Updated: Aug 29
What do our dogs and cats do after they nap? Stretch, of course! I think there's something to this...
It feels good to stretch, but I’ll be the first to admit: I’m awful at following through on my stretching routine. Stretching forces me to slow down, and I always end up thinking, “Ok, I’ll get to it later.” When later comes, I think, “Ok, I’ll get to it tonight before bed” but then bedtime comes, I find myself too tired to stretch, and [sigh] I put it off once again.
HOWEVER! I almost always get a better night’s sleep when I follow my stretching routine. Stretching forces me to slow down, and I’m learning that maybe…that’s a good thing. Stretching can be meditative and in our busy lives, that might be the key that our health needs.
Personally, I really like Yin Flow Yoga classes for my stretching routine. Yoga with Kassandra on Youtube offers some great yin yoga videos. Yin yoga holds the poses for about 2 minutes, and in those 2 minutes, I can feel the tightness in my muscles gradually giving way. This is called static stretching, and
most fitness experts and physical therapists recommend holding poses for at least 30 seconds to gain the full benefit from the pose.
As we age or if we sit in a chair for an extended period of time (road trip, at the computer), our muscles can become tight from lack of use. Tightness in the muscles can lead to decreased athletic performance, muscle imbalances, back pain, and even serious injury (torn ACL or a ruptured Achilles tendon, to name a few). Because static stretching reduces tightness in the muscles, it has the potential to increase athletic performance, maintain muscle balance & alignment, and aid longevity of the muscles and joints.

* RECORD EXTRACTS
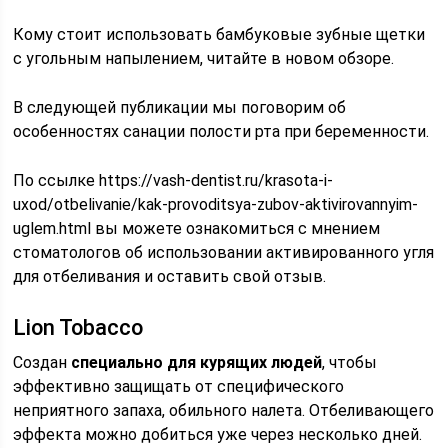
Кому стоит использовать бамбуковые зубные щетки
с угольным напылением, читайте в новом обзоре.
В следующей публикации мы поговорим об
особенностях санации полости рта при беременности.
По ссылке https://vash-dentist.ru/krasota-i-
uxod/otbelivanie/kak-provoditsya-zubov-aktivirovannyim-
uglem.html вы можете ознакомиться с мнением
стоматологов об использовании активированного угля
для отбеливания и оставить свой отзыв.
Lion Tobacco
Создан
специально для курящих людей
, чтобы
эффективно защищать от специфического
неприятного запаха, обильного налета. Отбеливающего
эффекта можно добиться уже через несколько дней.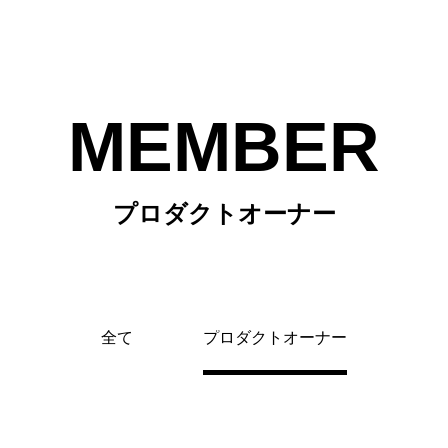
MEMBER
プロダクトオーナー
全て
プロダクトオーナー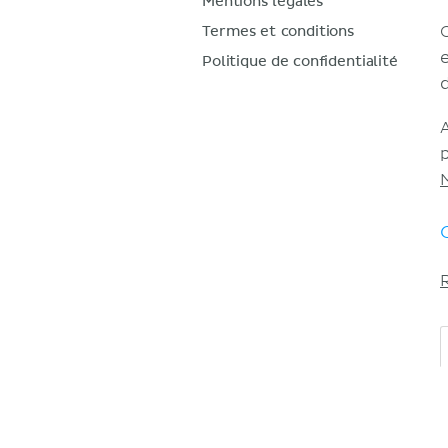
Mentions légales
Termes et conditions
Politique de confidentialité
d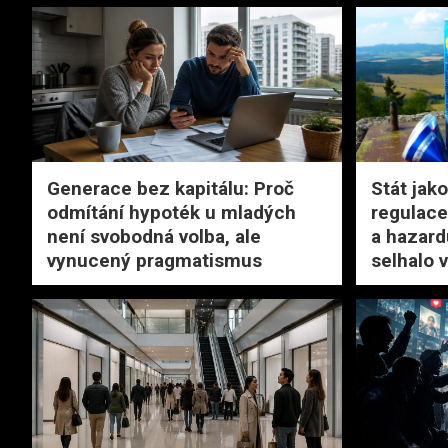
Generace bez kapitálu: Proč
Stát jako
odmítání hypoték u mladých
regulace
není svobodná volba, ale
a hazard
vynucený pragmatismus
selhalo v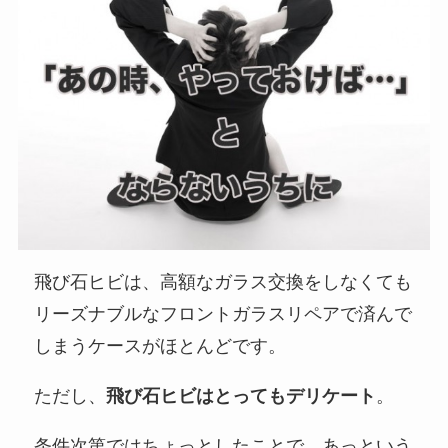
飛び石ヒビは、高額なガラス交換をしなくても
リーズナブルなフロントガラスリペアで済んで
しまうケースがほとんどです。
ただし、
飛び石ヒビはとってもデリケート
。
条件次第ではちょっとしたことで、あっという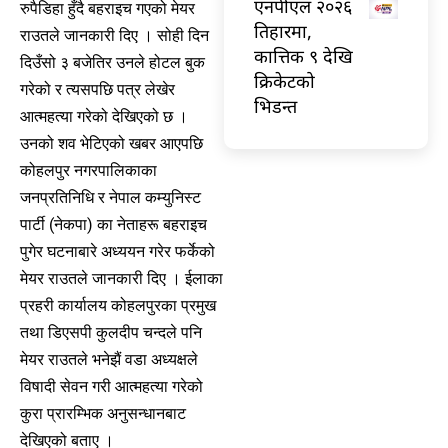
एनपीएल २०२६
रुपैडिहा हुँदै बहराइच गएको मेयर
तिहारमा,
राउतले जानकारी दिए । सोही दिन
कात्तिक ९ देखि
दिउँसो ३ बजेतिर उनले होटल बुक
क्रिकेटको
गरेको र त्यसपछि पत्र लेखेर
भिडन्त
आत्महत्या गरेको देखिएको छ ।
उनको शव भेटिएको खबर आएपछि
कोहलपुर नगरपालिकाका
जनप्रतिनिधि र नेपाल कम्युनिस्ट
पार्टी (नेकपा) का नेताहरू बहराइच
पुगेर घटनाबारे अध्ययन गरेर फर्केको
मेयर राउतले जानकारी दिए । ईलाका
प्रहरी कार्यालय कोहलपुरका प्रमुख
तथा डिएसपी कुलदीप चन्दले पनि
मेयर राउतले भनेझैं वडा अध्यक्षले
विषादी सेवन गरी आत्महत्या गरेको
कुरा प्रारम्भिक अनुसन्धानबाट
देखिएको बताए ।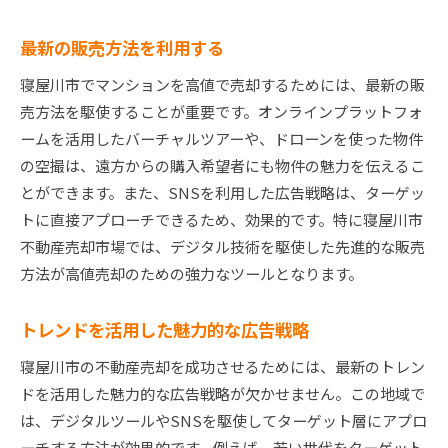
最新の販売方法を利用する
寝屋川市でマンションを高値で売却するためには、最新の販
売方法を駆使することが重要です。オンラインプラットフォ
ームを活用したバーチャルツアーや、ドローンを使った物件
の空撮は、遠方からの購入希望者にも物件の魅力を伝えるこ
とができます。また、SNSを利用した広告戦略は、ターゲッ
トに直接アプローチできるため、効果的です。特に寝屋川市
不動産売却市場では、デジタル技術を駆使した先進的な販売
方法が高値売却のための強力なツールとなります。
トレンドを活用した魅力的な広告戦略
寝屋川市の不動産売却を成功させるためには、最新のトレン
ドを活用した魅力的な広告戦略が欠かせません。この地域で
は、デジタルツールやSNSを駆使してターゲット層にアプロ
ーチする方法が効果的です。例えば、若い世代をターゲット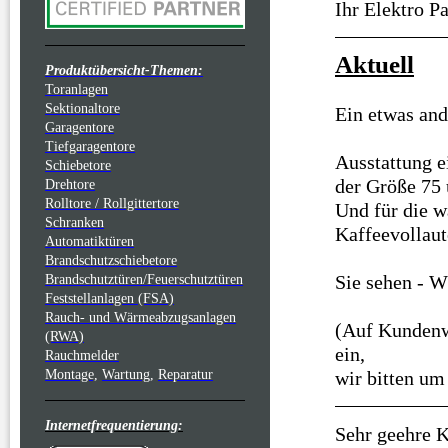
Ihr Elektro P
Aktuell
Produktübersicht-Themen:
Toranlagen
Sektionaltore
Ein etwas and
Garagentore
Tiefgaragentore
Ausstattung e
Schiebetore
der Größe 75 
Drehtore
Rolltore / Rollgittertore
Und für die w
Schranken
Kaffeevollaut
Automatiktüren
Brandschutzschiebetore
Sie sehen - WI
Brandschutztüren/Feuerschutztüren
Feststellanlagen (FSA)
Rauch- und Wärmeabzugsanlagen
(Auf Kundenwu
(RWA)
ein,
Rauchmelder
Montage,
Wartung,
Reparatur
wir bitten um
Internetfrequentierung:
Sehr geehre 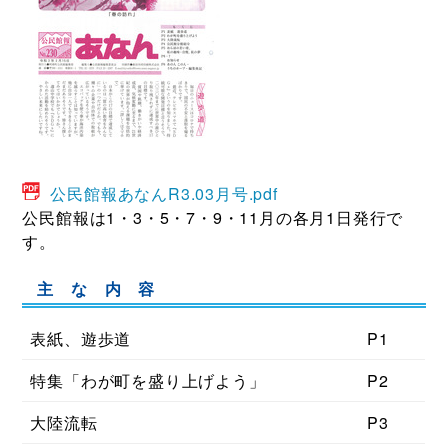
公民館報あなんR3.03月号.pdf
公民館報は1・3・5・7・9・11月の各月1日発行で
す。
主 な 内 容
表紙、遊歩道
P1
特集「わが町を盛り上げよう」
P2
大陸流転
P3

* TASK INSTRUCTIONS
- 1) Give again the part of the stretching post that opens with the words containing "HOWEVER! I almost" and closes with "from the pose.", switching "2 minutes" to "3 minutes".
- 2) Continue the post about stretching from the point where it stops.
The items are separate material and have no connection to the stretching post.

* RESULTS FOR THE EXERCISE
- 1)
HOWEVER! I almost always get a better night’s sleep when I follow my stretching routine. Stretching forces me to slow down, and I’m learning that maybe…that’s a good thing. Stretching can be meditative and in our busy lives, that might be the key that our health needs.
Personally, I really like Yin Flow Yoga classes for my stretching routine. Yoga with Kassandra on Youtube offers some great yin yoga videos. Yin yoga holds the poses for about 3 minutes, and in those 3 minutes, I can feel the tightness in my muscles gradually giving way. This is called static stretching, and
most fitness experts and physical therapists recommend holding poses for at least 30 seconds to gain the full benefit from the pose.

- 2)
Something very important to keep in mind is when to do static stretching. According to the American Council on Exercise, static stretching is NOT recommended immediately prior to exercise. Static stretching stretches out the muscles and while this is a good thing for the long-term, it is NOT a good thing immediately before exercising, primarily if a lot of lateral movement, high intensity, or plyometrics is about to be performed. Perform static stretching immediately after exercise or, as I like to do, just before bed.
A second type of stretch is called dynamic stretching. This type of stretching is designed to warm-up the muscles and prepare them for physical activity. Some dynamic stretching exercises include karaoke, high knees, open the gate/close the gate, walking lunges, squats, or downward-dog-to-high-plank. Performing 5-10min. of dynamic stretching prior to exercise as a warm-up will help decrease the chances of serious injury and will help increase performance. For individuals over the age of 50, it is imperative to do a thorough warm-up of low-impact dynamic stretches prior to exercise (at least 10minutes) for prevention of injury.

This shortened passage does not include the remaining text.